Les mêmes forces qui permettent aux fourmis ou bien aux geckos de se mouvoir aisément sur les murs de votre maison affectent sensiblement tout être vivant ou objet suffisamment petit. Cette adhérence bénéfique aux animaux est un véritable cauchemar pour nos appareils électroniques, dont les constituants collent alors les uns aux autres. Prof. Ulf Leonhardt, de l’Institut Weizmann, et Dr. Ephraim Shahmoon, chercheur à l’Université de Harvard, se sont attaqués à ce problème en s’attelant à l’étude d’une branche peu explorée de la physique moderne, celle des forces liées aux fluctuations du vide.

Prof. Ulf Leonhardt, de l’Institut Weizmann, et son ancien étudiant, Dr. Ephraim Shahmoon, dorénavant chercheur à l’Université de Harvard, suggèrent qu’une compréhension poussée des forces dites de Casimir pourrait aider à la résolution de problèmes qui impactent la conception des appareils électroniques. Ces forces d’origines quantiques, qui permettent aux geckos ou bien aux fourmis de se déplacer sur les murs, sont aussi un fléau pour les designers de matériel électronique car, à cause d’elles, les constituants de circuits électroniques adhèrent les uns aux autres. Cela impacte par exemple le bon fonctionnement des gyroscopes dans votre téléphone portable ou le déclenchement des airbags dans votre voiture. Plus généralement, ces forces affectent les propriétés des briques de base de tout circuit électronique : les résistances et les condensateurs.

Image. Les forces qui permettent aux fourmis de marcher sur les murs affectent aussi le bon fonctionnement des circuits électroniques (crédits : Institut Weizmann)

Image. Les forces qui permettent aux fourmis de marcher sur les murs affectent aussi le bon fonctionnement des circuits électroniques (crédits : Institut Weizmann)

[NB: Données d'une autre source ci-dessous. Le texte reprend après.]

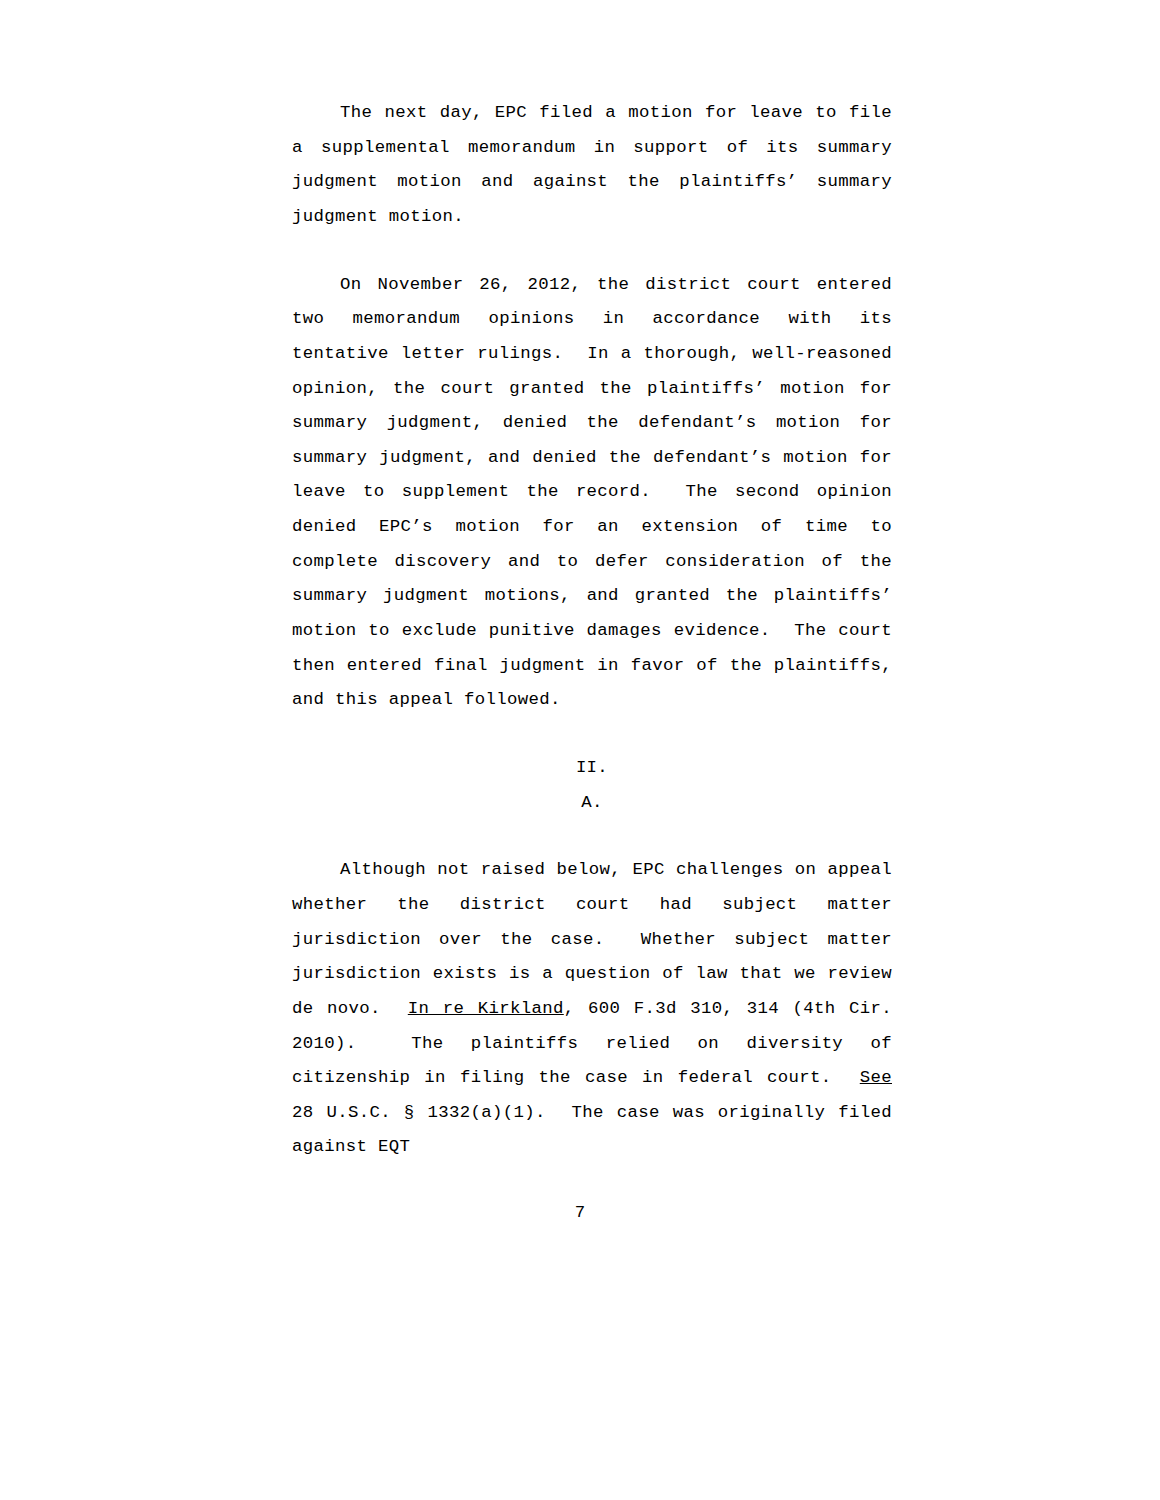The next day, EPC filed a motion for leave to file a supplemental memorandum in support of its summary judgment motion and against the plaintiffs’ summary judgment motion.
On November 26, 2012, the district court entered two memorandum opinions in accordance with its tentative letter rulings. In a thorough, well-reasoned opinion, the court granted the plaintiffs’ motion for summary judgment, denied the defendant’s motion for summary judgment, and denied the defendant’s motion for leave to supplement the record. The second opinion denied EPC’s motion for an extension of time to complete discovery and to defer consideration of the summary judgment motions, and granted the plaintiffs’ motion to exclude punitive damages evidence. The court then entered final judgment in favor of the plaintiffs, and this appeal followed.
II.
A.
Although not raised below, EPC challenges on appeal whether the district court had subject matter jurisdiction over the case. Whether subject matter jurisdiction exists is a question of law that we review de novo. In re Kirkland, 600 F.3d 310, 314 (4th Cir. 2010). The plaintiffs relied on diversity of citizenship in filing the case in federal court. See 28 U.S.C. § 1332(a)(1). The case was originally filed against EQT
7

Prenez par exemple deux petits miroirs, positionnez-les face à face, placez-les dans le vide et rapprochez-les l’un de l’autre de sorte à former une cavité. Comme l’ont été les chercheurs qui ont réalisé l’expérience en 1994, vous serez surpris de voir qu’ils vont s’attirer sous l’effet de la force dite de Casimir. Derrière ce curieux comportement se cache la mécanique quantique qui prédit que des photons, les particules élémentaires de lumière, peuvent apparaitre puis disparaitre spontanément entre les miroirs ainsi que derrière ceux-ci. Il se trouve en fait que les photons peuvent davantage apparaître derrière les miroirs qu’à l’intérieur de la cavité car, pour pouvoir se propager entre deux miroirs, un photon ne peut prendre que certaines couleurs, alors qu’il peut prendre n’importe laquelle lorsqu’il se propage dans le vide. Il y a ainsi plus de photons qui exercent une pression sur les parois des miroirs vers l’intérieur de la cavité que vers l’extérieur de celle-ci. Cela résulte en une force qui tend à rapprocher les miroirs l’un de l’autre.
Similairement, lorsque deux objets microscopiques sont très proches, ils peuvent échanger des électrons, résultant en une force dite de van der Waals qui les attire l’un à l’autre (lorsque l’on travaille à cette échelle). Ces forces très délicates n’affectent sensiblement que des objets de petites tailles.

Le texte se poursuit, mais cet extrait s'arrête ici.